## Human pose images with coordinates

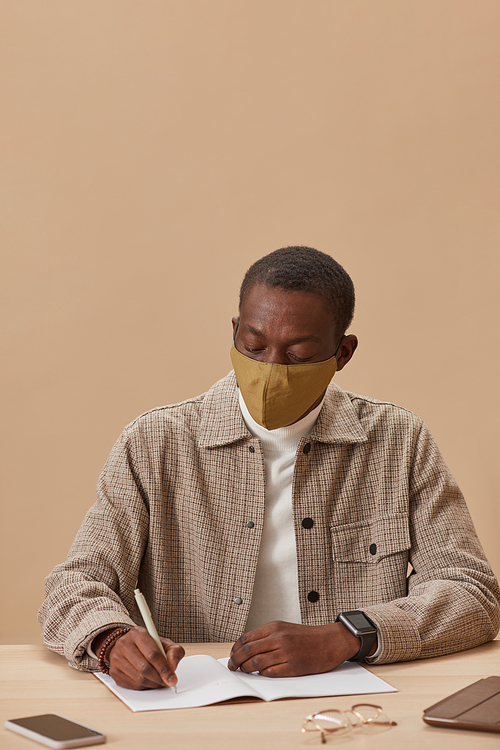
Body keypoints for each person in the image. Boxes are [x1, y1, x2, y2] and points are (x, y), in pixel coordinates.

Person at [39, 246, 500, 691]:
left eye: (298, 355)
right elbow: (72, 585)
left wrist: (348, 636)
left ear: (343, 353)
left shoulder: (399, 441)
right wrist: (109, 640)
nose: (271, 369)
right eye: (254, 345)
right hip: (192, 707)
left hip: (351, 706)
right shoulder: (156, 442)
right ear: (235, 331)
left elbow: (471, 593)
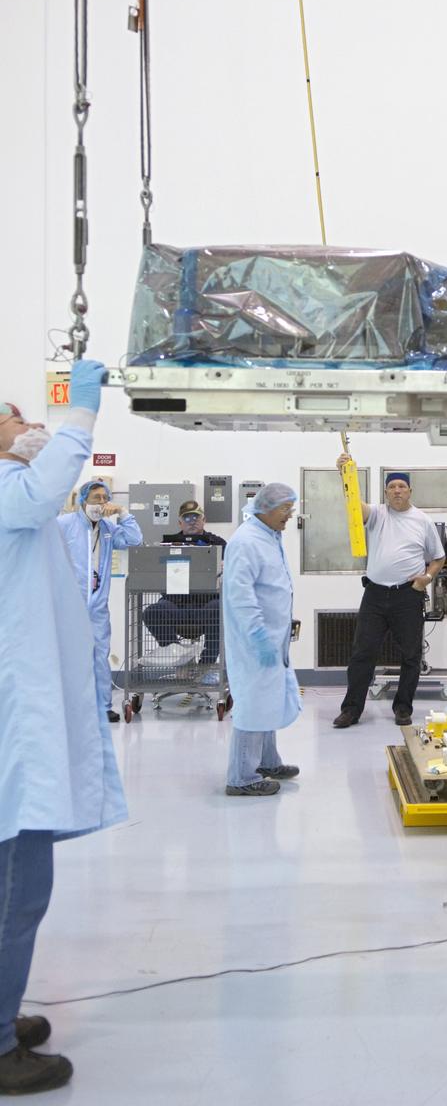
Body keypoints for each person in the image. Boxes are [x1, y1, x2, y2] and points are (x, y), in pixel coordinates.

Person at [0, 364, 127, 1095]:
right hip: (15, 737)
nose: (29, 426)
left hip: (24, 726)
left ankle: (2, 1010)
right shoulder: (15, 493)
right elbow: (49, 484)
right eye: (16, 418)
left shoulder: (21, 498)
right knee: (16, 891)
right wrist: (78, 411)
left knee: (20, 887)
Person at [332, 463, 446, 729]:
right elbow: (355, 506)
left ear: (410, 491)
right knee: (362, 654)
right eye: (392, 487)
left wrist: (427, 578)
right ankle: (351, 711)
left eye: (401, 487)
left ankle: (403, 709)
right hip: (374, 594)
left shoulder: (422, 521)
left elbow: (439, 557)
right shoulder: (376, 514)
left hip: (408, 596)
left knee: (410, 655)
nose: (397, 491)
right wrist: (345, 476)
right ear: (386, 492)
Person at [223, 483, 302, 797]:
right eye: (285, 509)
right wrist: (257, 634)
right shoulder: (246, 541)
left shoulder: (268, 536)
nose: (290, 515)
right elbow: (240, 595)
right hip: (255, 639)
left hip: (272, 637)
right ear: (267, 508)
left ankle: (267, 761)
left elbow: (272, 585)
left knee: (268, 699)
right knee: (253, 705)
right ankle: (241, 777)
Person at [58, 479, 143, 722]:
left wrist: (124, 513)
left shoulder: (108, 529)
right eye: (96, 498)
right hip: (69, 605)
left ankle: (103, 706)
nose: (101, 503)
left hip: (96, 606)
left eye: (105, 499)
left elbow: (134, 540)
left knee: (99, 656)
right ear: (83, 500)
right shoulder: (64, 524)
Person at [142, 501, 226, 666]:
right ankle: (181, 661)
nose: (192, 521)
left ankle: (205, 666)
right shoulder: (167, 545)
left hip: (207, 605)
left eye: (196, 517)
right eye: (187, 518)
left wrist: (223, 566)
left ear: (204, 520)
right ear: (179, 522)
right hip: (175, 605)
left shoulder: (219, 544)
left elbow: (233, 571)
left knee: (220, 608)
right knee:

## Goal of the exercise
Above are the records; copy each line from them that includes the string "ankle".

## Solution to the problem
left ankle: (2, 1010)
right ankle: (351, 711)
left ankle: (403, 709)
left ankle: (267, 761)
right ankle: (241, 777)
left ankle: (103, 706)
right ankle: (181, 661)
left ankle: (205, 666)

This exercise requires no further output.